I continued post-it by post-it as you place similar ideas together and create new groups when ideas do not fit into existing clusters.
User journey
A journey map was used to identify the various interactions and touchpoints customers have with Wedeco. Problems at these touchpoints were identified especially with the current website and therefore opportunities for improvement were therefore analysed.
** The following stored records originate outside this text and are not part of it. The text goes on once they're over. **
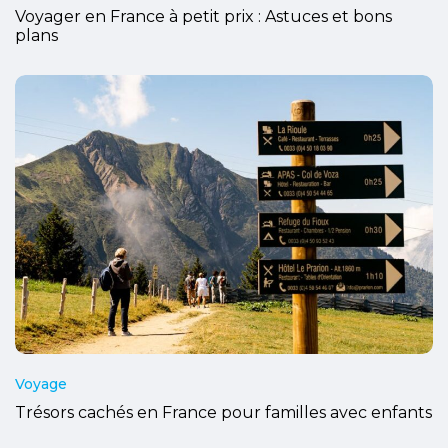
Voyager en France à petit prix : Astuces et bons
plans
Voyage
Trésors cachés en France pour familles avec enfants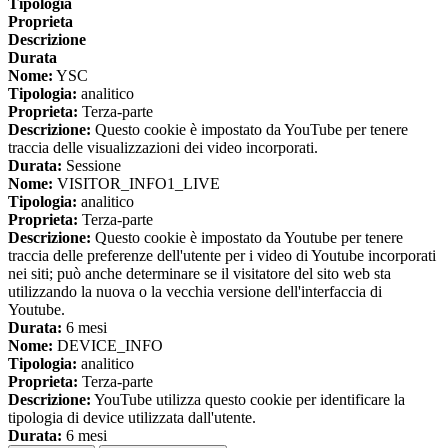
Tipologia
Proprieta
Descrizione
Durata
Nome:
YSC
Tipologia:
analitico
Proprieta:
Terza-parte
Descrizione:
Questo cookie è impostato da YouTube per tenere
traccia delle visualizzazioni dei video incorporati.
Durata:
Sessione
Nome:
VISITOR_INFO1_LIVE
Tipologia:
analitico
Proprieta:
Terza-parte
Descrizione:
Questo cookie è impostato da Youtube per tenere
traccia delle preferenze dell'utente per i video di Youtube incorporati
nei siti; può anche determinare se il visitatore del sito web sta
utilizzando la nuova o la vecchia versione dell'interfaccia di
Youtube.
Durata:
6 mesi
Nome:
DEVICE_INFO
Tipologia:
analitico
Proprieta:
Terza-parte
Descrizione:
YouTube utilizza questo cookie per identificare la
tipologia di device utilizzata dall'utente.
Durata:
6 mesi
Design, Prototype & Testing
Design principles
After the interview and observing their daily journey, we fairly understood the "why", the "mood" and the "visual language" of the needed design. On the basis of that, we derived 3 principles.
Fitt's law
It states that the amount of time required for a person to move a pointer (e.g., mouse cursor) to a target area is a function of the distance to the target divided by the size of the target. Thus, the longer the distance and the smaller the target's size, the longer it takes.
Mimicry
The act of copying of familiar objects, organisms or environments. To bring the familiarisation and make easy to understand and use.
Aesthetic usability effect
Users will perceive to use an attractive product more.
Low fidelity wireframe
Mid fidelity wireframe
Usability testing
I did multiple iterations and tested with users in Harford. Here is the examples of the feedbacks which reflected in the design.
Final design
After multiple iterations of design and testing, we had the final solution. But the user interface and experience caters to the unique need of the both user groups.
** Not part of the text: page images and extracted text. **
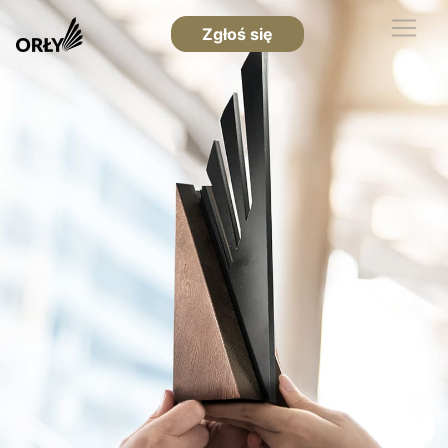
Zgłoś się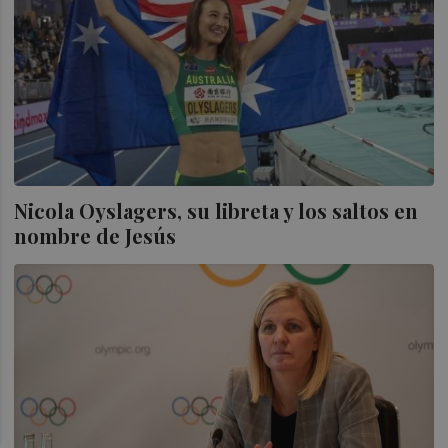
Nicola Oyslagers, su libreta y los saltos en
nombre de Jesús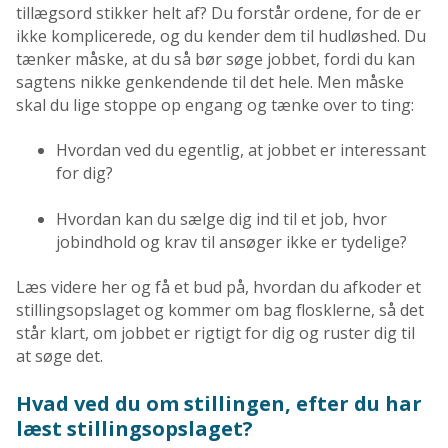
tillægsord stikker helt af? Du forstår ordene, for de er
ikke komplicerede, og du kender dem til hudløshed. Du
tænker måske, at du så bør søge jobbet, fordi du kan
sagtens nikke genkendende til det hele. Men måske
skal du lige stoppe op engang og tænke over to ting:
Hvordan ved du egentlig, at jobbet er interessant
for dig?
Hvordan kan du sælge dig ind til et job, hvor
jobindhold og krav til ansøger ikke er tydelige?
Læs videre her og få et bud på, hvordan du afkoder et
stillingsopslaget og kommer om bag flosklerne, så det
står klart, om jobbet er rigtigt for dig og ruster dig til
at søge det.
Hvad ved du om stillingen, efter du har
læst stillingsopslaget?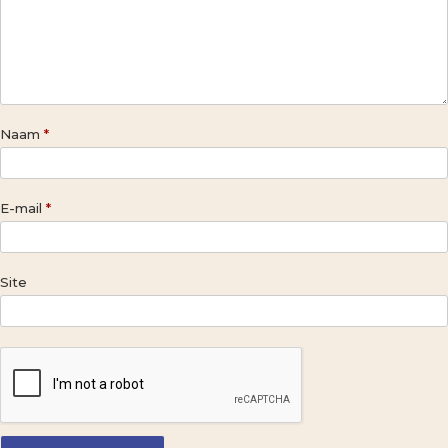
Naam
*
E-mail
*
Site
Few highlights are captured as an aspect of the experience here. It addresses the research synthesis with user scenarios and solutions to the problem.
Easy relatable dashboard
The dashboard reflects or mimics the real assets. It will solve the problem of the operators who do not have many ideas of parameters. But they can quickly relate the asset part of devices. They are very familiar with the assets or asset parts.
Visual graph reduces the errors.
Parameter comparison
While troubleshooting technicians would like to see multiple parameters together to get a relative view for a time period. Certain parameters are always related.
Users can view the graph when they are clicking on the dashboard tiles. They can compare that parameter with other parameters.
Users can also tap into the graph and view the data points.
Troubleshooting
Each event is attached to a specific workflow. This is a step process. As an example- the "UV lamp failure" error type, the user has to go through 3 checks. They will be able to see the "how" and "what" of the process in detail and can perform. When only they complete the checkpoints and mark faulty or good, they can acknowledge the event. Till the time users are not completing all steps, the acknowledged CTA will not be active.
The documents for troubleshooting are not often updated and lots of the time technicians need to call others.
Lamp health
Lamps are arranged in 6/12/18 series in 2 rows. For the user they need to see the status and the details of each lamp. Also need to identify if the lamp is a sensor lamp or error or healthy.
During usability testing we go a feedback about not finding error lamp and confused about the meaning of blue lamp.
In the module, user can view the status and details. They can tap and view of different once. Error lamp should be default. The confusion of different types of the lamp are differentiated by colour and description.